"Here's how I feel about that," Jirsa told the media in the Bob Hartley Big Green Room. "They picked last year's team to be last in this year's Conference USA. We don't begin play in conference until the second week of January. So the difference between last year's team, and who we are the second week of January, that's what I'm interested in seeing.
I know we have got new people. I just mentioned we may have two, three, four new starters, people who did not start last year. So we have a different look and I believe how we progress through this non-conference schedule (in November and December) will really get us in position (for C-USA). Then let's see where they would pick that team."
One of those new people who will no doubt start is junior college transfer Chris Ross, who figures to be the Herd's starting point guard. The San Antonio, Texas native, who averaged 10 points, six assists and three steals per game last year at McLennan Junior College, is excited to get this mix of new and old players on the floor for its first test in Saturday's exhibition game, 7:00 p.m. November 5, with Division II West Liberty State of the West Virginia Intercollegiate Athletic Conference, a 21-10 team last year who lost to Wheeling Jesuit in the finals of the WVIAC Tournament and returns all five starters.
"We'll all looking forward to starting," said Ross. "It's every player's dream to play Division I basketball and we've been working hard since the pre-season trip to the Bahama's to get ready for the season to start." Marshall played two games in the Carribbean in early September, gaining 10 additional days of practice for this mix of new and old players.
"My whole life, I've been a point guard or quarterback," said Ross of taking over for the departed A.W. Hamilton as the Herd point. "There is a lot of weight on my shoulders. My job is to get my teammates open shots, help them out. It's all going to work out for the good this year." Ross agrees with his head coach about the Herd's selection at the back of the pack in C-USA. "It's nothing but motivation," said Ross of being picked last in C-USA. "Everybody (on the team) has that in the back of their minds and carry that over to the games. Hopefully, that helps us win some game this year.

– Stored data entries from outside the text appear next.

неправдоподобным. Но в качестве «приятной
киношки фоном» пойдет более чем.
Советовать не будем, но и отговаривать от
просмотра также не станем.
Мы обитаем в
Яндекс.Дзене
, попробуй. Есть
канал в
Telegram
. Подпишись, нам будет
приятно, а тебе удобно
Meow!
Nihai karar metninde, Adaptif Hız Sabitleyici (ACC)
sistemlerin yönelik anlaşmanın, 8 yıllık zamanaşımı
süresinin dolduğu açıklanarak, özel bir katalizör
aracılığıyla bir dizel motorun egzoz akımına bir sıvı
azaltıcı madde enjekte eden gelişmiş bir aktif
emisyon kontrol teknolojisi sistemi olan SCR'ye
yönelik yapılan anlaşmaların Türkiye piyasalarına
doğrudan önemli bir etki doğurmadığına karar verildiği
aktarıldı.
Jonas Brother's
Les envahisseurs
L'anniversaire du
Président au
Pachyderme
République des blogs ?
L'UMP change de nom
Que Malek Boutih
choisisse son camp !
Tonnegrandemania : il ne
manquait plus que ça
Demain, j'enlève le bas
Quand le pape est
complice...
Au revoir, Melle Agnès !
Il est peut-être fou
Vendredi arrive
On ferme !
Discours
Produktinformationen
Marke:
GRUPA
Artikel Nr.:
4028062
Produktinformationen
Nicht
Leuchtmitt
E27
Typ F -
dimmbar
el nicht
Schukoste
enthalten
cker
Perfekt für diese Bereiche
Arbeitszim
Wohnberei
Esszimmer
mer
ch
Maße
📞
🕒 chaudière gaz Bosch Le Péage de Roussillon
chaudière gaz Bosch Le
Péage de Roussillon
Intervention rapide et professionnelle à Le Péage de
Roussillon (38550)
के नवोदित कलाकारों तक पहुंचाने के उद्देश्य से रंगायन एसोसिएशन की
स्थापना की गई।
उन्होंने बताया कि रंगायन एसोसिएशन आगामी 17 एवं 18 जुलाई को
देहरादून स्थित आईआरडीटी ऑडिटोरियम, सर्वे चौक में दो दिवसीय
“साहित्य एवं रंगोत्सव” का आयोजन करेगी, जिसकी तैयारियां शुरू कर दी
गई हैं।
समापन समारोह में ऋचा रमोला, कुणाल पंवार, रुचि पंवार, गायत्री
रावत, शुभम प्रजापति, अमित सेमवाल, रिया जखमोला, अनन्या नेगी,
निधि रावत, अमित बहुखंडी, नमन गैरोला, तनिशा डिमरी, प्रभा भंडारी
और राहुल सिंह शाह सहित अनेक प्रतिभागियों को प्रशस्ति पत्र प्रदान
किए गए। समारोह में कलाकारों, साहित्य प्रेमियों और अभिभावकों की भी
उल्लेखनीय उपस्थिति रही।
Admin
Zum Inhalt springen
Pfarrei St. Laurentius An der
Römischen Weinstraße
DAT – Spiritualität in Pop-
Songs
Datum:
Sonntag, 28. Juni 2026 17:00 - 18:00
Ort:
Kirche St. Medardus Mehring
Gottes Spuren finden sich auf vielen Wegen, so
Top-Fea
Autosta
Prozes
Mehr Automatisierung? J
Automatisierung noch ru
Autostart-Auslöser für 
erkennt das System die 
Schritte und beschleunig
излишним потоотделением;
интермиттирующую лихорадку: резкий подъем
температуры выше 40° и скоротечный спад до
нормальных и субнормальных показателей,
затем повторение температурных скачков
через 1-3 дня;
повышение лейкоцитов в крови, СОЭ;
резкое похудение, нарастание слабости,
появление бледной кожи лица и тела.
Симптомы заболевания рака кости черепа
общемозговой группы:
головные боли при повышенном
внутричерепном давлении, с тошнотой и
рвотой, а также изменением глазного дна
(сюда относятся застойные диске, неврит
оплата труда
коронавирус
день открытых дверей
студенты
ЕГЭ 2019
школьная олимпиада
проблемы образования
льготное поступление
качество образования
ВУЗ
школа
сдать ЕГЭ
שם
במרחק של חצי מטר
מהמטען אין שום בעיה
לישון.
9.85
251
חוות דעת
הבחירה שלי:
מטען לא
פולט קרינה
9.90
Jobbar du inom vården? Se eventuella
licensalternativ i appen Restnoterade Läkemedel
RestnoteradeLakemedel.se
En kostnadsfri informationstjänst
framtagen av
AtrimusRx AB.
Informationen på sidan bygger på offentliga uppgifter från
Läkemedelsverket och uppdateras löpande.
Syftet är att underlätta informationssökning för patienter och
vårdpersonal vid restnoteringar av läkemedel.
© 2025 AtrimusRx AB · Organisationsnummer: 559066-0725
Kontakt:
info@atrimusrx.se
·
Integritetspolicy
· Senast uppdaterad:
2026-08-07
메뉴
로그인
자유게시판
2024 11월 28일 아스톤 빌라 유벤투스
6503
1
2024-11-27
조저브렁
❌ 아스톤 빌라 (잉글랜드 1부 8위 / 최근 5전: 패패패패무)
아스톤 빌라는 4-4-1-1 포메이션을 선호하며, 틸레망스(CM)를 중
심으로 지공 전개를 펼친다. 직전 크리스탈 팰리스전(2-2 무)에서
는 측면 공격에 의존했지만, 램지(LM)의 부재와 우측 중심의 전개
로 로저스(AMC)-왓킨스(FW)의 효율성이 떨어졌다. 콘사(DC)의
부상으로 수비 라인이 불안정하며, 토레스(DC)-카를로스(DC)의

"Our main point this year is working the ball low to Mark Patton. He can score any way you can on a basketball court. We are basically a young team this year, with freshmen, sophomores and junior college juniors, so we got to get it together." Ross and Patton were selected on the pre-season C-USA Watch List for players who may win post-season honors.
Marshall's Sikeetha Shepard-Hall is one of the leading returning players in new Conference USA for 2005-06, with 1,157 career points>
Another player on the C-USA Watch List, for women, is Sikeetha Shepard-Hall, Marshall's eighth -ranked scorer of all-time. shepard-Hall is excited about the new league and the new locations she'll be playing in. "New league, new area, new locations, we are excited about them," said Shepard-Hall. "No more Buffalo! How about Houston, that's pretty exciting for Michelle (Hagan, also a native of Houston, Texas, like Shepard-Hall) and play in front of the people we grew up with. That's exciting."
Marshall was picked fourth in the pre-season, but hopes to do better in the league in year one. "As a team, we have to come together and stick together. Conference USA will be challenging and that's what we look for is a challenge. If there's no challenge, there's no fun. By us being in the middle, they don't know what to expect out of us so we'll just do what we do best...run the ball and play defense." Marshall's women's team has a nice mix of returners and new players, with four freshmen and two transfers in Megan Withrow, who played at Nitro and then UNC-Wilmington before transferring to MU, and Jill Justice, another in-state player from Greenbrier East High School who came back to West Virginia from Clemson.
"Megan Withrow, a West Virginia girl, she's a really good scorer, a really good passer," said Shepard-Hall. "She sees the floor very well. J.J. can light it up from anywhere; if she can see the basket, she may put it in your eye, from anywhere." Head coach Royce Chadwick, starting his fifth year as the MU head coach with a mark of 58-58, although the last two seasons were 19-10 and 18-12 after a rough start, knows the Herd has its work cut out in the jump in leagues from the MAC to C-USA.
"We move from the 19th nationally ranked league to number eight," said Chadwick. "You're not talking ab out moving up a step or two; you're talking about moving up a couple of stories. It will be very exciting for us as we go through the season playing teams in a top ten nationally ranked conference. We look forward to the challenge."